The earth has big brother Jupiter that protects us from asteroid bombardment by corralling many errant space rocks and ice balls before they hit the earth.  This was recently demonstrated by the Jovian capture and destruction of the Shumaker-Levi 9 comet.

The earth orbits a single star.  Any planets in multiple star systems would be at a distinct disadvantage.  It would be very difficult for a planet in a multiple star system, such as Alpha Centauri, to find a stable orbit in the “Goldilocks” zone where it is neither too hot nor too cold.  Also, it is likely that at some point in time the planet would be either torn apart by gravitational forces or slung out into the interstellar void.

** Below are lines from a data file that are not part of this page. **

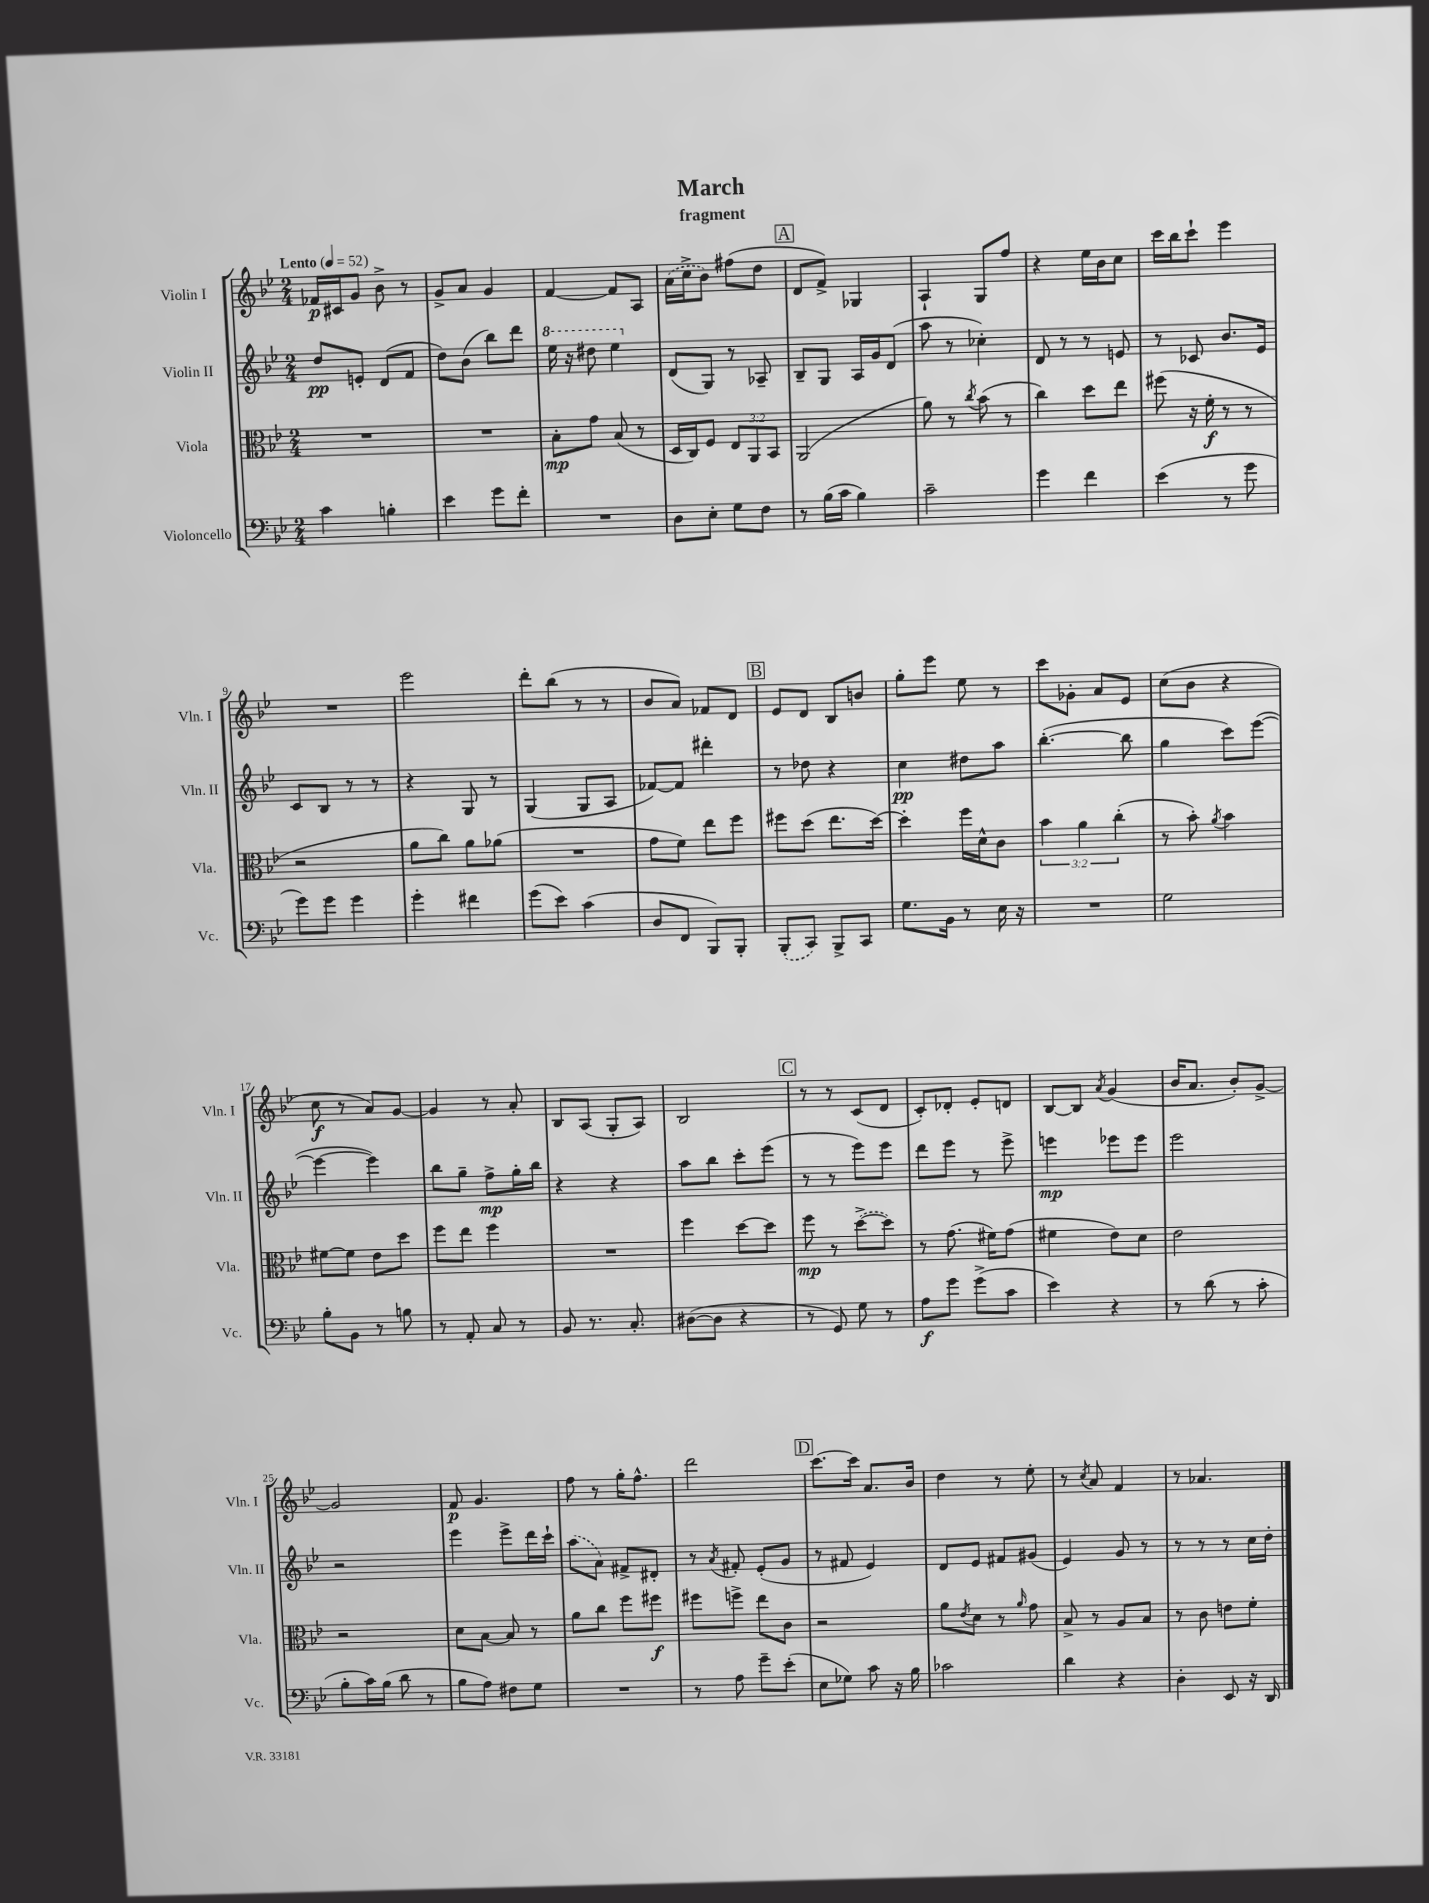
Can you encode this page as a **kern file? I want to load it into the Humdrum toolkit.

**kern	**kern	**kern	**kern
*staff4	*staff3	*staff2	*staff1
*clefF4	*clefC3	*clefG2	*clefG2
*k[b-e-]	*k[b-e-]	*k[b-e-]	*k[b-e-]
*M2/4	*M2/4	*M2/4	*M2/4
*MM52	*MM52	*MM52	*MM52
4c\	2r	8dd/L	16f-/LL
.	.	.	16c#/J
.	.	8e'/J	8g/J
4B'\	.	(8d/L	8b-^\
.	.	8f/J	8r
=	=	=	=
4e-\	2r	8dd\L)	8g^/L
.	.	(8b-\J	8a/J
8g\L	.	8bb-\L)	4g/
8f'\J	.	8ddd\J	.
=	=	=	=
2r	8B-'\L	16eee-\	[4f/
.	.	16r	.
.	8g\J	8ddd#\	.
.	(8B-/	4eee-\	8f/]L
.	8r	.	8A/J
=	=	=	=
8D\L	16D/LL	(8d/L	(16a\LL
.	16C/J)	.	16cc^\J
8E-'\J	8F/J	8G/J)	8b-\J)
8G\L	12E-/L	8r	(8ff#\L
.	12AA/	.	.
8F\J	.	8A-~/	8dd\J
.	12BB-/J	.	.
=	=	=	=
8r	(2AA/	8B-~/L	8d/L
(16B-\LL	.	8G/J	8f^/J)
16c\JJ	.	.	.
4B-\)	.	16A/LL	4G-/
.	.	16g/J	.
.	.	(8d/J	.
=	=	=	=
2c~\	8a\)	8aa\	4A`/
.	8r	8r	.
.	8qcc/	.	.
.	(8b-\	4cc-'\)	8G/L
.	8r	.	8ff/J
=	=	=	=
4g\	4cc\)	8d/	4r
.	.	8r	.
4f\	8dd\L	8r	16ee-\LL
.	.	.	16b-\J
.	8ee-\J	8e/	8cc\J
=	=	=	=
(4e-\	(8ff#\	8r	16ccc\LL
.	.	.	16bb-\J
.	16r	8c-/	8ccc`\J
.	16f'\	.	.
8r	8r	8.b-/L	4eee-\
8g\	8r	.	.
.	.	16e-/Jk	.
=	=	=	=
8g\L)	2r	8c/L	2r
8g\J	.	8B-/J	.
4g\	.	8r	.
.	.	8r	.
=	=	=	=
4g'\	8a\L	4r	2eee-\
.	8cc\J)	.	.
4f#\	8a\L	8G/	.
.	(8a-\J	8r	.
=	=	=	=
(8g\L	2r	(4G/	8ddd'\L
8e-\J)	.	.	(8bb-\J
(4c\	.	8G/L	8r
.	.	8A/J	8r
=	=	=	=
8D/L	8g\L	[8f-/L)	8b-/L
8FF/J	8f\J)	8f-/]J	8a/J)
8BBB-/L)	8ee-\L	4ddd#'\	8f-/L
8BBB-'/J	8ff\J	.	8d/J
=	=	=	=
(8BBB-'/L	8ff#\L	8r	8e-/L
8CC/J)	(8dd\J	8dd-\	8d/J
8BBB-^/L	8.ee-\L	4r	8B-/L
8CC/J	.	.	8b/J
.	[16dd\Jk)	.	.
=	=	=	=
8.G\L	4dd'\]	4cc\	8gg'\L
.	.	.	8eee-\J
16BB-\Jk	.	.	.
8r	16ff\LL	8dd#\L	8ee-\
.	16d^^\J	.	.
16E-\	8c\J	8aa\J	8r
16r	.	.	.
=	=	=	=
2r	6b-\	([4.bb-'\	8ccc\L
.	.	.	8g-'\J
.	6a\	.	.
.	.	.	8a/L
.	(6cc'\	.	.
.	.	8bb-\]	8e-/J
=	=	=	=
2G\	8r	4gg\	(8cc\L
.	8b-'\)	.	8b-\J
.	8qa/	.	.
.	4b-\	8ccc\L)	4r
.	.	([8eee-\J	.
=	=	=	=
8B-'\L	[8f#\L	4eee-\_	8cc\
8BB-\J	8f#\]J	.	8r
8r	8e-\L	4eee-\])	8a/L)
8B\	8dd\J	.	[8g/J
=	=	=	=
8r	8ff\L	8bb-\L	4g/]
8AA'/	8ee-\J	8gg~\J	.
8C/	4ff\	8ff^\L	8r
8r	.	16gg'\L	8a'/
.	.	16bb-\JJ	.
=	=	=	=
8BB-/	2r	4r	8B-/L
8.r	.	.	(8A/J
.	.	4r	8G'/L
8.C'/	.	.	.
.	.	.	8A/J)
=	=	=	=
([8D#\L	4ff\	8aa\L	2B-/
8D#\]J	.	8bb-\J	.
4r	[8dd\L	8ccc'\L	.
.	8dd\]J	(8eee-\J	.
=	=	=	=
8r	8ff\	8r	8r
8GG/)	8r	8r	8r
8G\	([8dd^\L	8eee-\L)	(8c/L
8r	8dd\]J)	8eee-\J	8d/J
=	=	=	=
8A\L	8r	8ddd\L	8c'/L)
8g\J	(8.g\	8eee-\J	8d-'/J
(8g^\L	.	8r	8e-'/L
.	16f#\LK)	.	.
8c\J	(8g\J	8eee-^\	8d/J
=	=	=	=
4e-\)	4f#\	4eee\	[8B-/L
.	.	.	8B-/]J
.	.	.	8qa/
4r	8e-\L)	8eee-\L	(4g/
.	8d\J	8eee-\J	.
=	=	=	=
8r	2e-\	2eee-\	16b-/LK
.	.	.	8.a/J
(8d\	.	.	.
8r	.	.	8b-'/L)
8c'\	.	.	[8g^/J
=	=	=	=
8B-'\L	2r	2r	2g/]
16c\L)	.	.	.
(16B-\JJ	.	.	.
8d\	.	.	.
8r	.	.	.
=	=	=	=
8B-\L	8d\L	4eee-\	8f/
8A\J)	[8B-\J	.	4.g/
8F#\L	8B-/]	8eee-^\L	.
8G\J	8r	16ddd\L	.
.	.	16ccc`\JJ	.
=	=	=	=
2r	8a\L	(8aa\L	8ff\
.	8cc\J	8a\J)	8r
.	8ff\L	8f#^/L	16gg'\LK
.	.	.	8.ff^^\J
.	8ff#\J	8d#'/J	.
=	=	=	=
8r	8ff#\L	8r	2ddd\
.	.	8qa/	.
8A\	8ff^\J	8f#'/	.
8g~\L	8ee-\L	(8e-'/L	.
(8e-'\J	8c\J	8g/J	.
=	=	=	=
8E-\L	2r	8r	[8.ccc\L
8G-\J)	.	8f#/	.
.	.	.	16ccc\]Jk
8c\	.	4e-/)	8.a/L
16r	.	.	.
16B-\	.	.	16b-/Jk
=	=	=	=
2c-\	8a\L	8d/L	4dd\
.	8qe-/	.	.
.	8d\J	8e-/J	.
.	8r	8f#/L	8r
.	16qqa/	.	.
.	8g\	(8g#/J	8ee-'\
=	=	=	=
4d\	8B-^/	4e-/)	8r
.	.	.	8qcc/
.	8r	.	8a/
4r	8A/L	8g/	4f/
.	8B-/J	8r	.
=	=	=	=
4D'\	8r	8r	8r
.	8c\	8r	4.a-/
8EE-/	8e\L	8r	.
16r	8f'\J	16cc\LL	.
16DD/	.	16dd'\JJ	.
==	==	==	==
*-	*-	*-	*-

Our sun will shine for another five billion years.  Our technological civilization is flourishing as our sun is in the middle of its useful life.  Scientists believe that the world will be habitable for at least the next billion years or so, unless we destroy ourselves earlier.  After the next five billion years we know that the sun will swell up into its red giant phase, with its outer edged touching the earth’s orbit.  Long before the sun reaches its full expansion the earth will become a scorched, lifeless cinder.

Other planets in our galaxy may not be so lucky.

Carl Sagan worried that we might have reached the required level of technological development (i.e. radio telescopes) just in time to destroy ourselves with nuclear weapons.  For today’s generation our main worry might be global warming.  It is sad, but it seems that achieving the technological pinnacle of a radio telescope gives us power over nature to destroy ourselves and our habitat.

Steven Hawking said that since we might be the only intelligent, technological society in the galaxy, we may want to survive and continue.